--- START DATA RECORDS ---
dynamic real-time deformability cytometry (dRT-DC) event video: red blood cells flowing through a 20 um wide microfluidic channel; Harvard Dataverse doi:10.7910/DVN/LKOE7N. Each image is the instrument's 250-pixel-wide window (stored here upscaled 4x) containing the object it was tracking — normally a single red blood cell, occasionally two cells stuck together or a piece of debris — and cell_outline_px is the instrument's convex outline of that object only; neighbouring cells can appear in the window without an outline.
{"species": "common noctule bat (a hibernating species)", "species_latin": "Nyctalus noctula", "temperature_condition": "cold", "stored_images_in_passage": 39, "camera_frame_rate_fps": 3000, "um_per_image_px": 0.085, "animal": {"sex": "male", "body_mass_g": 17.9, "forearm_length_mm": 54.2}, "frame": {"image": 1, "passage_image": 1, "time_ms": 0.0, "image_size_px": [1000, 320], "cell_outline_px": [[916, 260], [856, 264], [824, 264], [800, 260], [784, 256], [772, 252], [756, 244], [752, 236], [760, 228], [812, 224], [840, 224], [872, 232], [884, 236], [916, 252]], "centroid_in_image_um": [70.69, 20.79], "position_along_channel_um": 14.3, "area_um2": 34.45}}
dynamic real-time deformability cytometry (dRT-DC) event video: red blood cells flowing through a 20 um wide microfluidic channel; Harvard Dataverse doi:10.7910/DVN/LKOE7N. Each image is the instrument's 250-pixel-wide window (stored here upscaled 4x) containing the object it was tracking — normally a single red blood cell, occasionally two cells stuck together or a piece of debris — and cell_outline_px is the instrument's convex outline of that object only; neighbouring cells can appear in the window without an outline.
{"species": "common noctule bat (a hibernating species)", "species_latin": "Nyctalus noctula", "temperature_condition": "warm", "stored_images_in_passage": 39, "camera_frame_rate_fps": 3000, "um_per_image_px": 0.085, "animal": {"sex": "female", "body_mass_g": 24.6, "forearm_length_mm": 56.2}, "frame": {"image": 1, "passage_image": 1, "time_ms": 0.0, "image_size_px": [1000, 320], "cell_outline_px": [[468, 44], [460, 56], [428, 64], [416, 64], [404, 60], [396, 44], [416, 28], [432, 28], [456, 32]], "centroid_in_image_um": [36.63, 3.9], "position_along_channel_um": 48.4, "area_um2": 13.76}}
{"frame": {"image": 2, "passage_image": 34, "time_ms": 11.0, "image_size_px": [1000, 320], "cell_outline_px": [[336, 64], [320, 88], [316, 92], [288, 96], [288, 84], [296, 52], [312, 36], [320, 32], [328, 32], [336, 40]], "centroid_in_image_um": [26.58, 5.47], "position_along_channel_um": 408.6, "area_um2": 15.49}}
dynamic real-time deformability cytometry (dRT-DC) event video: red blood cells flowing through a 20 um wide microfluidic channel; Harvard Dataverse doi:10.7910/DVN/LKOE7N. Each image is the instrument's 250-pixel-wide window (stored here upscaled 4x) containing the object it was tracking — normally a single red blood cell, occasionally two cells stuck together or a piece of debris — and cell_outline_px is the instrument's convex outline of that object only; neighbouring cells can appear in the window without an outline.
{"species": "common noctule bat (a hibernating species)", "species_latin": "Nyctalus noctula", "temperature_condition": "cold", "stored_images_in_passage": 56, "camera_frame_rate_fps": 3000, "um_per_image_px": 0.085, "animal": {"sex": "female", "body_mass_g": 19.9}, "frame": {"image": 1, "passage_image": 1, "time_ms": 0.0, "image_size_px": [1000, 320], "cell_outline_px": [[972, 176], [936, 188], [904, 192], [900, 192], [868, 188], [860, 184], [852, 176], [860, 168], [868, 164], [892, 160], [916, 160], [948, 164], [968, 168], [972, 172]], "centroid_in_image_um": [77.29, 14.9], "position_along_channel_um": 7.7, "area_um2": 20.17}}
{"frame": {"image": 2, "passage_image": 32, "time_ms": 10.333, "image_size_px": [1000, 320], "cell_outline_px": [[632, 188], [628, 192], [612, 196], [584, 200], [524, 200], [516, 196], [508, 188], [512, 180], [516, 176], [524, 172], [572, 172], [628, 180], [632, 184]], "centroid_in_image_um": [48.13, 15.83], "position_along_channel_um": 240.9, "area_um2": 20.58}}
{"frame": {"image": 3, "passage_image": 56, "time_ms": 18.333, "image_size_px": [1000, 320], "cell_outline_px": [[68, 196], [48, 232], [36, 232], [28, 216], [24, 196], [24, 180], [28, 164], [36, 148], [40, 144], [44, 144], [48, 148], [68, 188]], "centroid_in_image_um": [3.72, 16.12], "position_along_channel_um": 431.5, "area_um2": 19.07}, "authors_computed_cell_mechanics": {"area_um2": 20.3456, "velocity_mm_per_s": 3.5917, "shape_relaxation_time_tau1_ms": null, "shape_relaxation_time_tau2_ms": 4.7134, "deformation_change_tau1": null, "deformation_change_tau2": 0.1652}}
--- END DATA RECORDS ---
**EXERCISE BRIEF**. Repeat each record exactly, leaving nothing out.

**FULL RESPONSE**.
dynamic real-time deformability cytometry (dRT-DC) event video: red blood cells flowing through a 20 um wide microfluidic channel; Harvard Dataverse doi:10.7910/DVN/LKOE7N. Each image is the instrument's 250-pixel-wide window (stored here upscaled 4x) containing the object it was tracking — normally a single red blood cell, occasionally two cells stuck together or a piece of debris — and cell_outline_px is the instrument's convex outline of that object only; neighbouring cells can appear in the window without an outline.
{"species": "common noctule bat (a hibernating species)", "species_latin": "Nyctalus noctula", "temperature_condition": "cold", "stored_images_in_passage": 39, "camera_frame_rate_fps": 3000, "um_per_image_px": 0.085, "animal": {"sex": "male", "body_mass_g": 17.9, "forearm_length_mm": 54.2}, "frame": {"image": 1, "passage_image": 1, "time_ms": 0.0, "image_size_px": [1000, 320], "cell_outline_px": [[916, 260], [856, 264], [824, 264], [800, 260], [784, 256], [772, 252], [756, 244], [752, 236], [760, 228], [812, 224], [840, 224], [872, 232], [884, 236], [916, 252]], "centroid_in_image_um": [70.69, 20.79], "position_along_channel_um": 14.3, "area_um2": 34.45}}
dynamic real-time deformability cytometry (dRT-DC) event video: red blood cells flowing through a 20 um wide microfluidic channel; Harvard Dataverse doi:10.7910/DVN/LKOE7N. Each image is the instrument's 250-pixel-wide window (stored here upscaled 4x) containing the object it was tracking — normally a single red blood cell, occasionally two cells stuck together or a piece of debris — and cell_outline_px is the instrument's convex outline of that object only; neighbouring cells can appear in the window without an outline.
{"species": "common noctule bat (a hibernating species)", "species_latin": "Nyctalus noctula", "temperature_condition": "warm", "stored_images_in_passage": 39, "camera_frame_rate_fps": 3000, "um_per_image_px": 0.085, "animal": {"sex": "female", "body_mass_g": 24.6, "forearm_length_mm": 56.2}, "frame": {"image": 1, "passage_image": 1, "time_ms": 0.0, "image_size_px": [1000, 320], "cell_outline_px": [[468, 44], [460, 56], [428, 64], [416, 64], [404, 60], [396, 44], [416, 28], [432, 28], [456, 32]], "centroid_in_image_um": [36.63, 3.9], "position_along_channel_um": 48.4, "area_um2": 13.76}}
{"frame": {"image": 2, "passage_image": 34, "time_ms": 11.0, "image_size_px": [1000, 320], "cell_outline_px": [[336, 64], [320, 88], [316, 92], [288, 96], [288, 84], [296, 52], [312, 36], [320, 32], [328, 32], [336, 40]], "centroid_in_image_um": [26.58, 5.47], "position_along_channel_um": 408.6, "area_um2": 15.49}}
dynamic real-time deformability cytometry (dRT-DC) event video: red blood cells flowing through a 20 um wide microfluidic channel; Harvard Dataverse doi:10.7910/DVN/LKOE7N. Each image is the instrument's 250-pixel-wide window (stored here upscaled 4x) containing the object it was tracking — normally a single red blood cell, occasionally two cells stuck together or a piece of debris — and cell_outline_px is the instrument's convex outline of that object only; neighbouring cells can appear in the window without an outline.
{"species": "common noctule bat (a hibernating species)", "species_latin": "Nyctalus noctula", "temperature_condition": "cold", "stored_images_in_passage": 56, "camera_frame_rate_fps": 3000, "um_per_image_px": 0.085, "animal": {"sex": "female", "body_mass_g": 19.9}, "frame": {"image": 1, "passage_image": 1, "time_ms": 0.0, "image_size_px": [1000, 320], "cell_outline_px": [[972, 176], [936, 188], [904, 192], [900, 192], [868, 188], [860, 184], [852, 176], [860, 168], [868, 164], [892, 160], [916, 160], [948, 164], [968, 168], [972, 172]], "centroid_in_image_um": [77.29, 14.9], "position_along_channel_um": 7.7, "area_um2": 20.17}}
{"frame": {"image": 2, "passage_image": 32, "time_ms": 10.333, "image_size_px": [1000, 320], "cell_outline_px": [[632, 188], [628, 192], [612, 196], [584, 200], [524, 200], [516, 196], [508, 188], [512, 180], [516, 176], [524, 172], [572, 172], [628, 180], [632, 184]], "centroid_in_image_um": [48.13, 15.83], "position_along_channel_um": 240.9, "area_um2": 20.58}}
{"frame": {"image": 3, "passage_image": 56, "time_ms": 18.333, "image_size_px": [1000, 320], "cell_outline_px": [[68, 196], [48, 232], [36, 232], [28, 216], [24, 196], [24, 180], [28, 164], [36, 148], [40, 144], [44, 144], [48, 148], [68, 188]], "centroid_in_image_um": [3.72, 16.12], "position_along_channel_um": 431.5, "area_um2": 19.07}, "authors_computed_cell_mechanics": {"area_um2": 20.3456, "velocity_mm_per_s": 3.5917, "shape_relaxation_time_tau1_ms": null, "shape_relaxation_time_tau2_ms": 4.7134, "deformation_change_tau1": null, "deformation_change_tau2": 0.1652}}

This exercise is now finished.